• **DOCUMENT SEGMENT**
----------------------------------------

Apr 22, 2005 00:55
This journal entry is dedicated to someone who used to be very close to me and now well, you decide............
A long time ago you were the only thing in my life. You were my best friend, my lover, my all. But then over time YOU started to FUCK UP. YOU hurt me, YOU hit me, YOU cheated on me (need I remind you EIGHT times), YOU hid me, YOU were ashamed of me, and then YOU FUCK ME OVER , for the last time. How many FUCKING TIMES DID I DO THOSE THINGS TO YOU???????
How could I have possible ruined you life?? I think most people would beg to differ!!!!! Of course i blame myself for the stupity of ever trusting you after the first time you FUCKED someone else but. We all make mistakes, you definitally fall in the catergory. For 3 years I let you run my life and hurt me over and over again. All I wanted was for you love me. Love me the way my heart loved you, and always had. What did I ever do that was so wrong. I looked back on our very fucked up relationship and think...." What the hell were you doing Christina?" She was nothing you could have ever deserved.... even if I was scum. You know I never expected any money from you at any point. You aren't responsible for your own actions and you never have been. You are fucked up and that will never change. I expect no more than that from you. Why ..... why would I think that? It doesn't in any way affect you. I forgot I lived in that apartment all by myself. B ut it's okay Karma will come back and bite you in the ass. I'll pay off OUR debt and then every part of our past will be demolished out of my head FOREVER!!!! As far as me "falling off the face of the earth and dieing....." I'm afraid you'll have to live in hell for a little longer because I'm NOT going any where..... .(AND I'M SORRY I LEFT YOU FOR THE BEST THING THAT HAS EVER HAPPENED TO ME....I'M JUST BETTER... AND SHE SAW IT!!!) Notice that all of our "old" friends are now only my friends because none of them like you.... most of them never have! So if any one needs to change any thing about their life.... I would think that it would be you. The only good thing that I ever got out of you was your family.... and that's the only thing about this entry and our past that I may some day regret. Because they were the world to me.... Maybe I should have told them things I left out, but I NEVER wanted to hurt them. None of them deserve that. As far as your little girlfriend goes..... I hope yall are happy together in your sreiously FUCKED UP relationship. Yall are really perfect for each other...... So live in your misery and be content in your denial for the rest of your life, because you see Brandi I'm very happy where I am and I had the balls to never be fake to you. And your stupid little words and threats won't...... CAN"T hurt me any more........ FUCK YOU!!!!!!!!!!!!!!!!!!

----------------------------------------

Recorded data
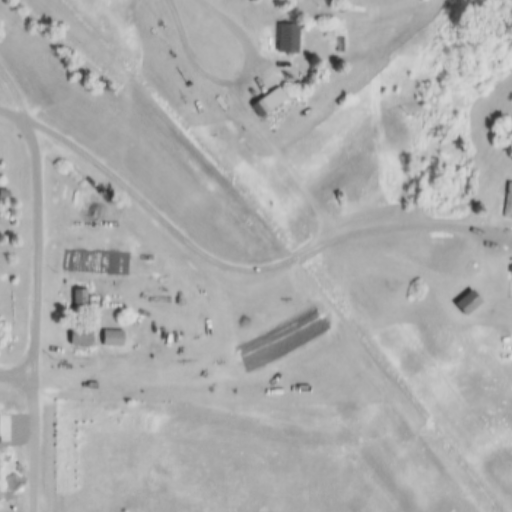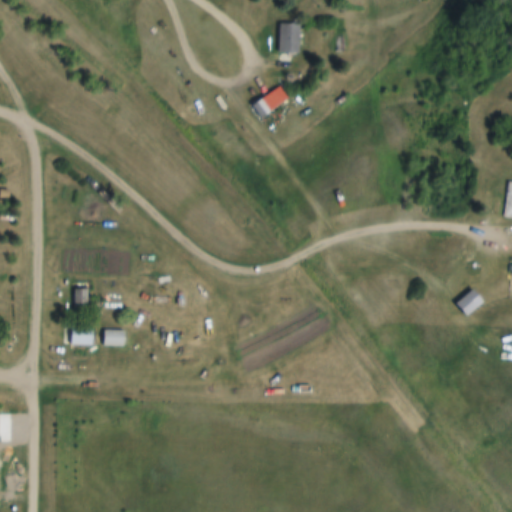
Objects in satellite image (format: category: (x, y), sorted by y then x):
building: (291, 39)
building: (291, 39)
road: (1, 75)
road: (229, 80)
road: (14, 95)
building: (268, 105)
building: (266, 106)
road: (12, 116)
building: (4, 194)
building: (509, 203)
building: (509, 203)
railway: (300, 252)
road: (248, 272)
building: (82, 299)
building: (82, 301)
road: (32, 316)
building: (79, 335)
building: (82, 336)
road: (16, 376)
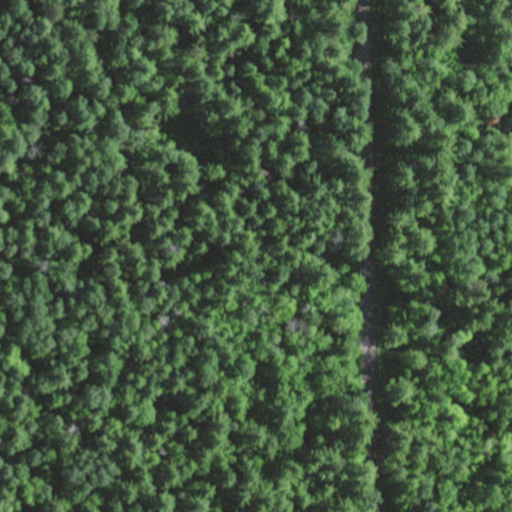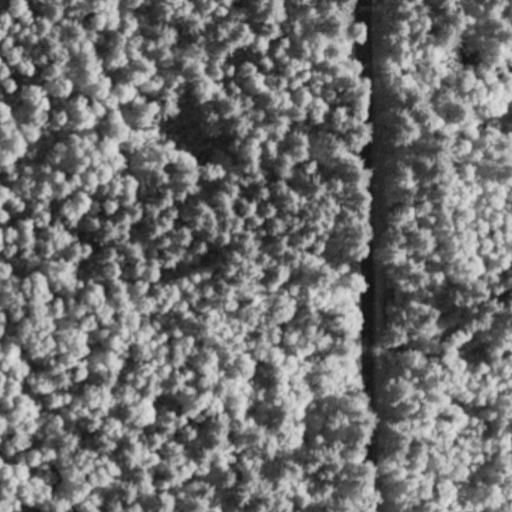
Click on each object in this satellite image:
road: (364, 256)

----------------------------------------

• **EXERCISE INSTRUCTIONS**
**1)** Reproduce the journal entry word for word, starting at "A long time" and ending at "THINGS TO YOU???????".
**2)** Using the journal entry, decide whether each statement agrees with it. Answer yes or no for each, and quote the words of the entry that decide it.
(a) The writer let the other person run the writer's life for five years.
(b) The writer expected money from the other person.
(c) The couple's old friends are now only the writer's friends.
**3)** Summarize the journal entry in two sentences.

• **SOLUTIONS**
**1)**
A long time ago you were the only thing in my life. You were my best friend, my lover, my all. But then over time YOU started to FUCK UP. YOU hurt me, YOU hit me, YOU cheated on me (need I remind you EIGHT times), YOU hid me, YOU were ashamed of me, and then YOU FUCK ME OVER , for the last time. How many FUCKING TIMES DID I DO THOSE THINGS TO YOU???????

**2)**
(a) No: "For 3 years I let you run my life and hurt me over and over again."
(b) No: "You know I never expected any money from you at any point."
(c) Yes: "Notice that all of our "old" friends are now only my friends because none of them like you"

**3)** Addressing a former partner named Brandi, the writer recounts being hurt, hit, cheated on eight times, hidden and treated with shame over three years, and regrets having trusted this person after the first time they cheated. The writer calls the partner's family the only good thing to come from the relationship, plans to pay off their shared debt and erase the past, and declares being very happy now and beyond the partner's power to hurt.